The Democratic-controlled Senate Judiciary Committee last week approved the bill, which would mandate a binding code for the court following revelations that some justices - including Alito - had failed to disclose luxury trips funded by wealthy benefactors.
"I know this is a controversial view, but I'm willing to say it," Alito said in the interview published in the Journal's opinion section. "No provision in the Constitution gives them the authority to regulate the Supreme Court — period."
Alito's view was shared by some Senate Republicans who last week cited the U.S. Constitution's division of powers among the government's executive, legislative and judicial branches in opposing the ethics-reform measure.
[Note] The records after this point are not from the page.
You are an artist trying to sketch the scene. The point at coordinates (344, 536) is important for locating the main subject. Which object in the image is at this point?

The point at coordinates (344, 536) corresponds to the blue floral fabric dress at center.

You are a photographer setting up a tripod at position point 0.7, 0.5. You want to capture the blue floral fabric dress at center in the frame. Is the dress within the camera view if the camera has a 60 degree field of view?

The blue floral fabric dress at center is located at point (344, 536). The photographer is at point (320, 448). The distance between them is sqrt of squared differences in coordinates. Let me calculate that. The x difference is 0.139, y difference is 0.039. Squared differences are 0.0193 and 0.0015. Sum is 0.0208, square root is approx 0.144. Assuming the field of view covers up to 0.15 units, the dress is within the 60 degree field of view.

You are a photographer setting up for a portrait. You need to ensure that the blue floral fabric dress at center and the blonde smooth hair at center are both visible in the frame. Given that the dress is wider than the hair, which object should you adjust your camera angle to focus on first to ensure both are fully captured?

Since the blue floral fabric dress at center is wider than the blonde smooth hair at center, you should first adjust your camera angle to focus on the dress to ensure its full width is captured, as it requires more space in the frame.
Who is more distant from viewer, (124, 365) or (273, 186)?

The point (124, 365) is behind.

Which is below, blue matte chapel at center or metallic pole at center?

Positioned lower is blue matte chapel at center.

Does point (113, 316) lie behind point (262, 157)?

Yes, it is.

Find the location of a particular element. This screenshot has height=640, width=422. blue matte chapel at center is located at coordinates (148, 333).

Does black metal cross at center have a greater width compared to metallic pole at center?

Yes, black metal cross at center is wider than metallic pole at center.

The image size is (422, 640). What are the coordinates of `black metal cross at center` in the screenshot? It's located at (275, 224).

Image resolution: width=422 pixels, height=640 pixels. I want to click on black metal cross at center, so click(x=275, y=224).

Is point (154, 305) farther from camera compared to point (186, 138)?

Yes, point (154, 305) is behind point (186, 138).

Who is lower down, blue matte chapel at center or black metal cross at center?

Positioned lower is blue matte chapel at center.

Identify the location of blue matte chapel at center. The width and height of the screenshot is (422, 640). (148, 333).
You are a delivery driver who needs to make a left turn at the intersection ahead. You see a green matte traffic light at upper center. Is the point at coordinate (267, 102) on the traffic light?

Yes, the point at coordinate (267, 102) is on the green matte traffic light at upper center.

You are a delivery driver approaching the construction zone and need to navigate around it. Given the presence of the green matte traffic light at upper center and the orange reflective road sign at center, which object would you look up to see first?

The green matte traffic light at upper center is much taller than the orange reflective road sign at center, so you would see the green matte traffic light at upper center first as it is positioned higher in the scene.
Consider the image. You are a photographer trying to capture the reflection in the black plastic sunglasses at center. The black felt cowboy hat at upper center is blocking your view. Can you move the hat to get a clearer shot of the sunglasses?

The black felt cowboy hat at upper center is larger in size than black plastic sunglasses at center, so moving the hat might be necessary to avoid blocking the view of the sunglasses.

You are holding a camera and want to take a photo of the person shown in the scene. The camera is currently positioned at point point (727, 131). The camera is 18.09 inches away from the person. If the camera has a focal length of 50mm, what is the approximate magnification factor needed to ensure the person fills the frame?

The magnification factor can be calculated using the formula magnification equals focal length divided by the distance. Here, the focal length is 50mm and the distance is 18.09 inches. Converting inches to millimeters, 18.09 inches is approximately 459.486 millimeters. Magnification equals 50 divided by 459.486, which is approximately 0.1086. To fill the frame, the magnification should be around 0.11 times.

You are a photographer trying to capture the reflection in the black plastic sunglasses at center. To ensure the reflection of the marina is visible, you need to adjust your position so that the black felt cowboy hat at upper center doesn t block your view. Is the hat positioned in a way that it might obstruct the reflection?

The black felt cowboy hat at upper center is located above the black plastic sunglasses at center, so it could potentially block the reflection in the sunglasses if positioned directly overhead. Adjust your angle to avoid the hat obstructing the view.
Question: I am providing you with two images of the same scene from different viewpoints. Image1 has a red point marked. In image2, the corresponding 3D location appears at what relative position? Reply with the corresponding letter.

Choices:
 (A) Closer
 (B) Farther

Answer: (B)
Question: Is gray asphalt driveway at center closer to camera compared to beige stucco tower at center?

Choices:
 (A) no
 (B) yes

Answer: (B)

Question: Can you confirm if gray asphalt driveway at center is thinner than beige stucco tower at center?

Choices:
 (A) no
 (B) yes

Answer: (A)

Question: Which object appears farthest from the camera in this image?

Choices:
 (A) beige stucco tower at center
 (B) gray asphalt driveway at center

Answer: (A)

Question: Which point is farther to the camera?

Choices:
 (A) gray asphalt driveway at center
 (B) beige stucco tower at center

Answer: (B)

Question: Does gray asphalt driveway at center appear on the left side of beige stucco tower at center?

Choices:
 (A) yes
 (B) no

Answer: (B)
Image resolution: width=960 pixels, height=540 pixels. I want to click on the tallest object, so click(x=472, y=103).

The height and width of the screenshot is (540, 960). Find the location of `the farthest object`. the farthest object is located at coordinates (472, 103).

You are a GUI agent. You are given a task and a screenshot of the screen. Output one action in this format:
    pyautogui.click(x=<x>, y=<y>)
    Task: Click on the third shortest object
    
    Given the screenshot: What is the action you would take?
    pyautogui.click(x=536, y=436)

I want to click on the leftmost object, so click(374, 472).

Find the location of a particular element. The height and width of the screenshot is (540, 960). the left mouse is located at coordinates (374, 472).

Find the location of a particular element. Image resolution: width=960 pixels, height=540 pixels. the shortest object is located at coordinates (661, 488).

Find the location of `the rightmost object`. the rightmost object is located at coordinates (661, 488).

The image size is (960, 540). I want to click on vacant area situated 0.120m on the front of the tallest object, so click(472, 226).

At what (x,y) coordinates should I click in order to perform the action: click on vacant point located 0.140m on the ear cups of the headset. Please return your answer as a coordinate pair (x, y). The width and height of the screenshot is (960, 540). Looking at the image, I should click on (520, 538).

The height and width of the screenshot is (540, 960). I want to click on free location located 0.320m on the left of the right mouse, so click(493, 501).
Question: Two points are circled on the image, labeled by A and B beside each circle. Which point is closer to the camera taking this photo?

That bill, which cleared the committee on an 11-10 party-line vote, is unlikely to gain the Republican support needed to pass Congress.
Alito also commented on the judicial approaches of some of his colleagues on the court's 6-3 conservative majority, including Chief Justice John Roberts and Justices Neil Gorsuch and Clarence Thomas.
The court has drawn criticism from liberals and praise from conservatives in its past two terms for sweeping decisions including ending the nationwide right to abortion and banning college affirmative action.
The Journal's editorial page in June drew criticism for allowing Alito to preemptively try to defend his failure to disclose a 2008 trip to Alaska on a private jet belonging to a billionaire hedge fund manager whose business interests have come before the court.
Details of Alito's trip were revealed by ProPublica, which also exposed decades-long ties between Thomas and billionaire Republican donor Harlan Crow.
The recent reporting has helped to rally Democrats around a bill by Democratic Senator Sheldon Whitehouse that would impose on the top U.S. judicial body new requirements for financial disclosures and for recusal from cases in which a justice may have a conflict of interest.
Unlike other members of the federal judiciary, the Supreme Court's nine life-tenured justices have no binding ethics code of conduct, though they are subject to financial disclosure laws. The justices also decide for themselves whether to step aside from cases involving a possible conflict of interest.